Town Hall Meeting (PDF 562KB)
Sugar Act and Stamp Act

This short lesson is designed to introduce students to the first steps of the American Revolution and to consider the mindset and various viewpoints of Colonial Americans. However, the general focus of the lesson is to consider various perspectives on an issue. Therefore, it could be modified to address any number of passages from Reporting the Revolutionary War.

Pennsylvania Gazette, May 10, 1764 (PDF 1.5MBJPG 1.2MB)
New-Hampshire Gazette, July 20, 1764 (PDF 1.3MBJPG 1MB)
London Chronicle, December 6, 1764 (PDF 1.5MBJPG 1.2MB)

Evaluating Civil Disobedience (PDF 570KB)
Stamp Act Riots

By and large, early protests against the Sugar and Stamp Acts were peaceful and nonviolent. However, as time wore on, pressure built among the restless Americans who saw Parliament as slow to act on their concerns. By September of 1765, tensions were running extremely high. Several malicious acts, ranging from the burning of effigies to the destruction of property, were committed throughout the colonies. The Supplement to the Boston News-Letter on September 5, 1765 reported on a variety of these events. This lesson is designed to evaluate these actions. While this lesson is primarily focused on these specific actions, the lesson could be modified to address a number of other events throughout the Revolutionary War, including the Boston Tea Party.

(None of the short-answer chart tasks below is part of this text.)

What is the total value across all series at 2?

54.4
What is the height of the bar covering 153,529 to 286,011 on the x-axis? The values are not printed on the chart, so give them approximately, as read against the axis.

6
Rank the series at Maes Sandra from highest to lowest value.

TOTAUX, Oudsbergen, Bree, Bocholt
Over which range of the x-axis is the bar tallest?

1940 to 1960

Supplement to the Boston News-Letter, September 5, 1765 (PAGE ONE: PDF 1.5MBJPG 1.7MB)
Supplement to the Boston News-Letter, September 5, 1765 (PAGE TWO: PDF 1.5MBJPG 1.7MB)

Reconstructing History: Becoming Historian (PDF 578KB)
Battle of Lexington and Concord

It is said that history is written by the victors. This may be especially true of the American Revolution, in which newspapers were used throughout the war to fan the flames of rebellion. In this lesson, students will act as historians and try to reconstruct the Battle of Lexington and Concord from eyewitness accounts and other documents as they are presented in various newspapers. News of this battle appeared in newspapers in bits and pieces, and much of it was selected for its effect on the readership, both here in America and in Britain. As students read, they should also consider what facts and interpretations the account provides, as well as how those accounts may have affected the opinions of it’s readers in support of or opposition to the goals of the rebels.

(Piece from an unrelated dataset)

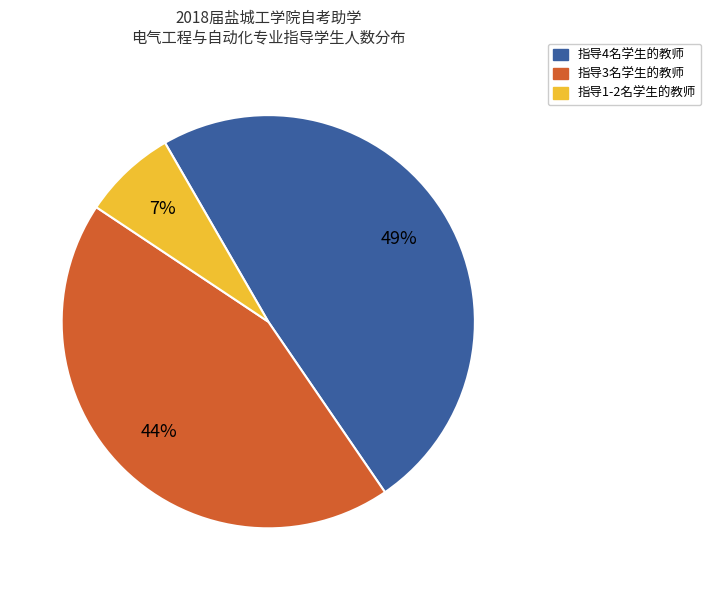

To the nearest percent, what is the average slice percentage?

33%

Eyewitness Accounts from June 1, 1775, London Chronicle (PDF 331 KB)

New-Hampshire Gazette, April 21, 1775 (PDF 1.8MBJPG 1.4MB)
New-England Chronicle, May 12, 1775 (PDF 2MBJPG 2MB)
London Chronicle, June 1, 1775 (PAGE ONE: PDF 1.9MBJPG 1.5MB)
London Chronicle, June 1, 1775 (PAGE TWO: PDF 1.6MBJPG 1.8MB)

Analyzing Perspective, Bias, Cause & Effect (PDF 540 KB)
Treason of Benedict Arnold

Newspapers during the Revolutionary period did not hire reporters to write about their events. They relied heavily on everyday people or military officers to share their personal correspondence or write letters to the publishers, which were then printed, either in part or in whole. Since the intended audience was often an individual or military superior, their bias is often very clear. It is possible to analyze these documents for only perspective, or only cause and effect, but the two are often inextricably connected. As your students read the letter included in this lesson, or other suggested letters, encourage them to think about the ways in which bias and perspective affect the writer’s reporting of events.